Urteil vom 7. Februar 2008
Strafrechtliche Abteilung

Bundesrichter Schneider, Präsident,
Bundesrichter Wiprächtiger, Zünd,
Gerichtsschreiber Stohner.

X. ________,
Beschwerdeführer, vertreten durch Rechtsanwalt Christian Lippuner,

gegen

Staatsanwaltschaft des Kantons Appenzell I.Rh., Unteres Ziel 20, 9050
Appenzell,
Beschwerdegegnerin 1.

A. ________,
Beschwerdegegnerin 2,

Kostenregelung,

Beschwerde gegen das Urteil des Kantonsgerichts Appenzell I.Rh., Abteilung
Zivil- und Strafgericht, vom 28. August 2007.
Sachverhalt:

A.
A. ________ klagte am 21. Oktober 2005 beim Vermittleramt Bezirk Appenzell
gegen X.________ wegen Beschimpfung, weil er sie als "die Alte" betitelt
habe. Dieser erschien sowohl am 17. November 2005 als auch am 5. Dezember
2005 nicht zu den anberaumten Vermittlungsvorständen. Mit Strafbefehl vom 28.
März 2006 befand die Staatsanwaltschaft Appenzell Innerrhoden X.________ der
Beschimpfung schuldig.

Gegen diesen Strafbefehl erhob X.________ Einsprache, und der Fall wurde von
der Staatsanwaltschaft dem Bezirksgericht Appenzell Innerrhoden zur
Beurteilung überwiesen. Dieses sprach X.________ mit Urteil vom 13. Dezember
2006 vom Vorwurf der Beschimpfung frei. Hingegen auferlegte es ihm die
gesamten Verfahrenskosten in der Höhe von Fr. 1'870.--, bestehend aus den
Kosten des Vermittlungsverfahrens von Fr. 200.--, Untersuchungskosten von Fr.
170.-- und Gerichtskosten von Fr. 1'500.--.

B.
Gegen diese Kostenverlegung reichte X.________ beim Kantonsgericht Appenzell
Innerrhoden Berufung ein (sinngemäss) mit den Anträgen, die Verfahrenskosten
seien im Umfang von Fr. 1'770.-- A.________, eventualiter dem Staat
aufzuerlegen.

Mit Urteil vom 28. August 2007 wies das Kantonsgericht die Berufung ab.

C.
X.________ führt Beschwerde in Strafsachen mit den Anträgen, das Urteil des
Kantonsgerichts Appenzell Innerrhoden vom 28. August 2007 sei aufzuheben und
die Verfahrenskosten seien im Betrag von Fr. 1'770.--, bestehend aus der
Hälfte der Vermittlungskosten von Fr. 100.--, Untersuchungskosten von Fr.
170.-- sowie Gerichtskosten von Fr. 1'500.--, A.________, eventualiter dem
Staat aufzuerlegen, unter Kosten- und Entschädigungsfolgen.
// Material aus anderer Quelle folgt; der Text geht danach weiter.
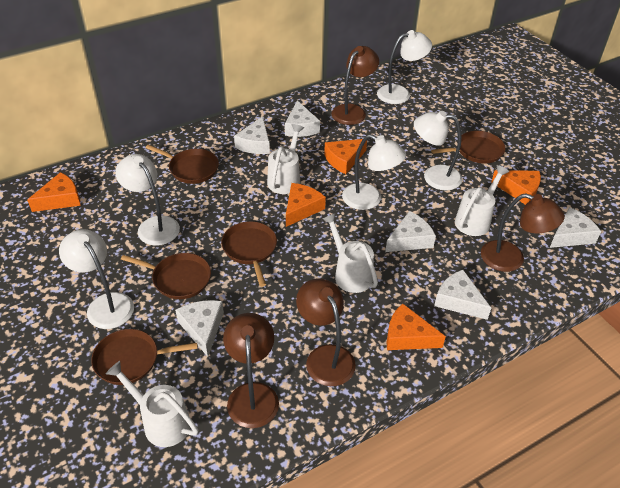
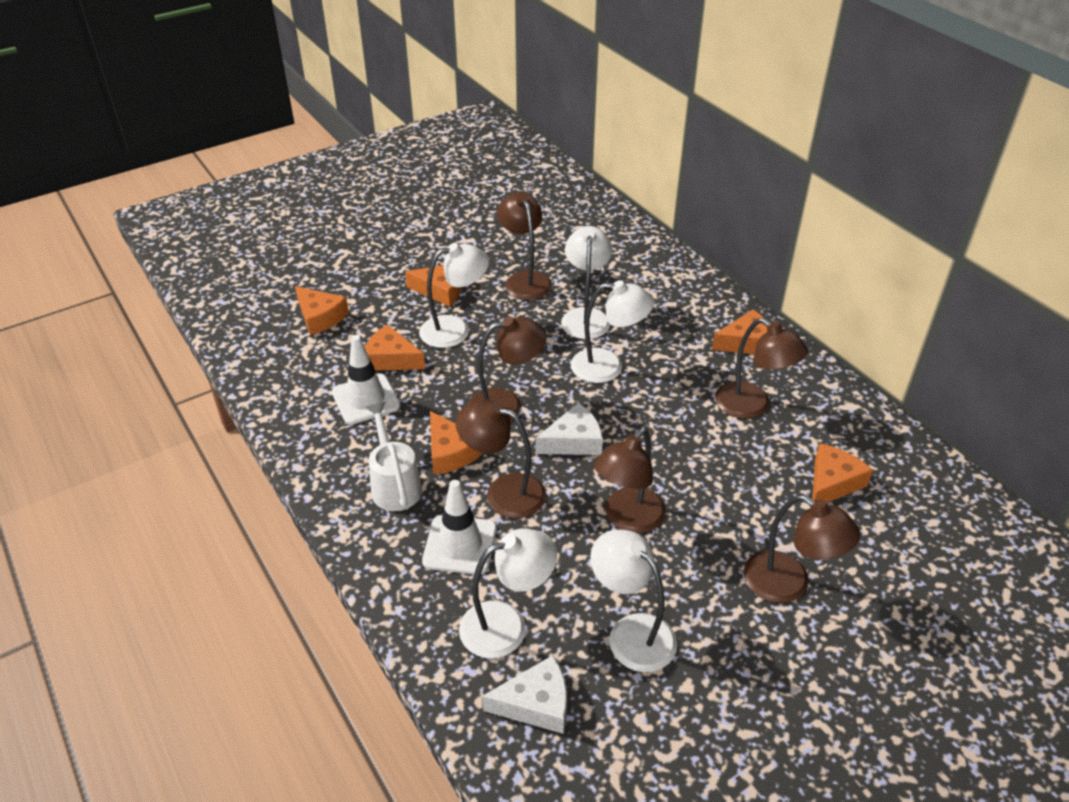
brown lamp: 4 -> 6
brown pan: 5 -> 0
orange cheese: 5 -> 6
white cheese: 6 -> 2
white traffic cone: 0 -> 2
white watering can: 4 -> 1

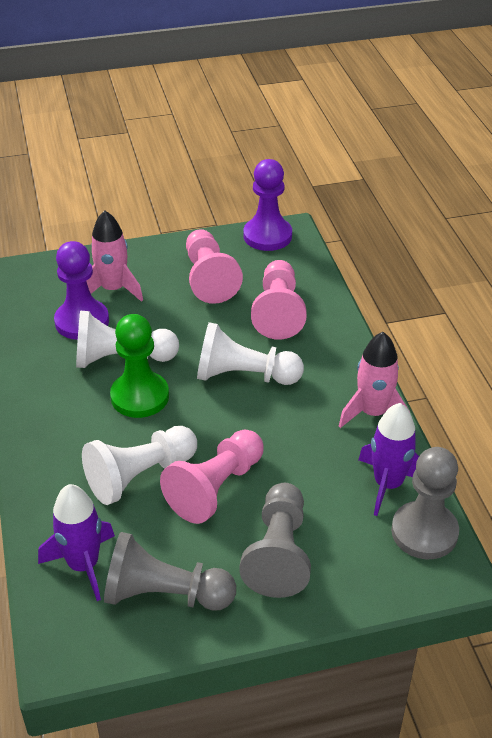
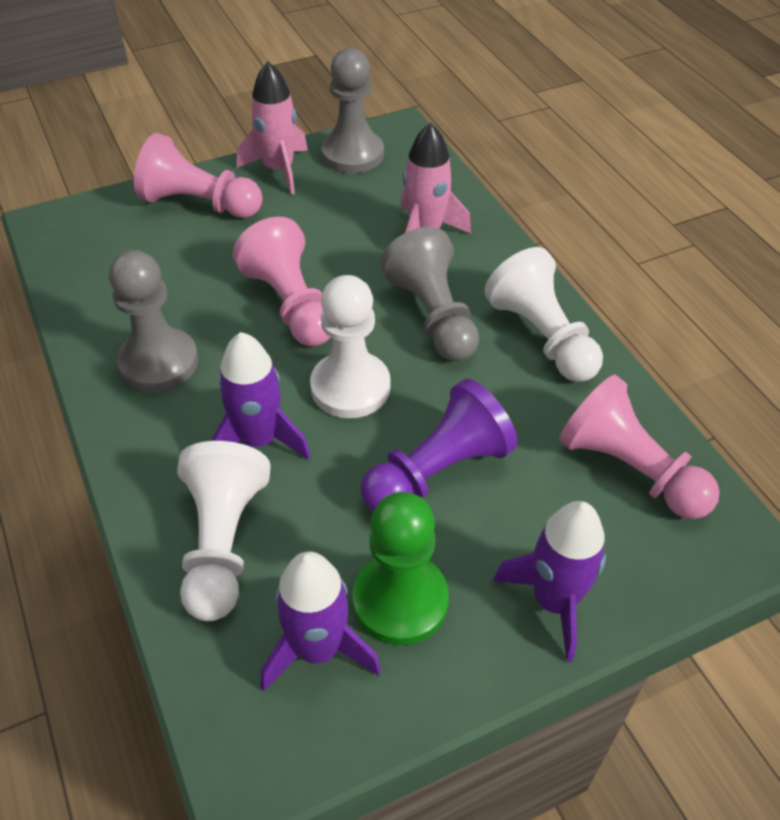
purple pawn: 2 -> 1
purple rocket: 2 -> 3

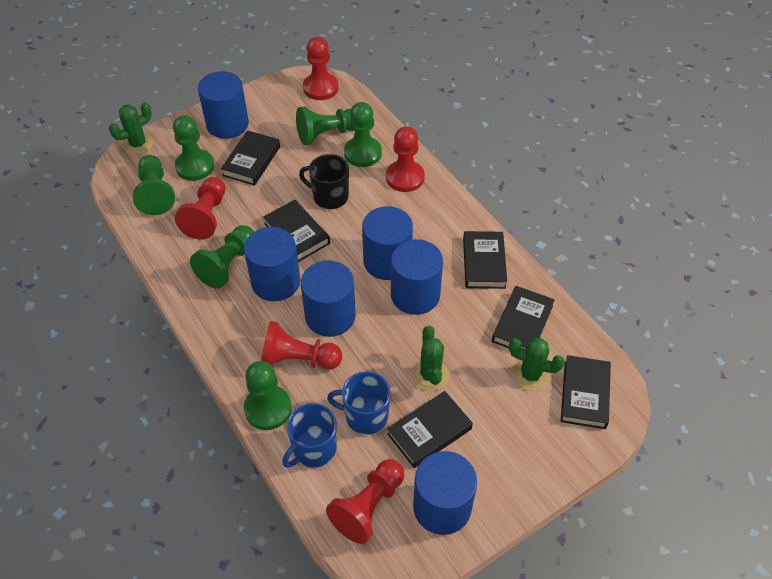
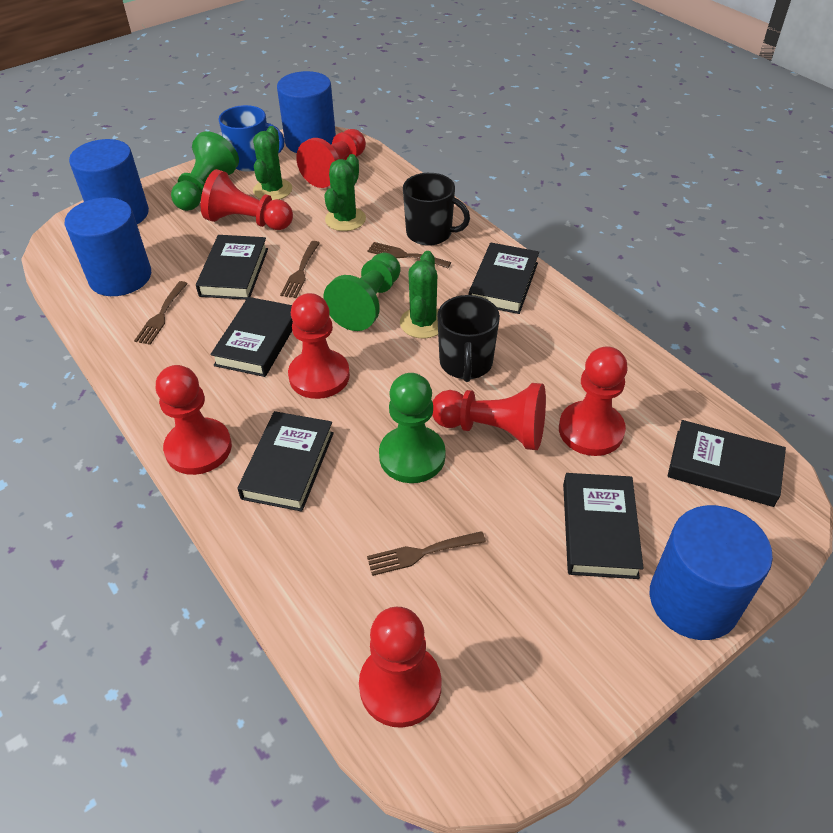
black mug: 1 -> 2
blue cylinder: 6 -> 4
blue mug: 2 -> 1
brown fork: 0 -> 4
green pawn: 6 -> 3
red pawn: 5 -> 7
Die Staatsanwaltschaft beantragt die Abweisung der Beschwerde, soweit darauf
einzutreten sei. Das Kantonsgericht hat auf Gegenbemerkungen zur Beschwerde
verzichtet. A.________ hat sich innert Frist nicht vernehmen lassen.

Erwägungen:

1.
Auf die Beschwerde ist grundsätzlich einzutreten, da sie unter Einhaltung der
gesetzlichen Frist (Art. 100 Abs. 1 BGG) und Form (Art. 42 BGG) von der mit
ihren Anträgen unterliegenden beschuldigten Person (Art. 81 Abs. 1 lit. b
Ziff. 1 BGG) eingereicht wurde und sich gegen einen von einer letzten
kantonalen Instanz (Art. 80 BGG) gefällten Endentscheid (Art. 90 und 95 BGG)
in Strafsachen (Art. 78 Abs. 1 BGG) richtet.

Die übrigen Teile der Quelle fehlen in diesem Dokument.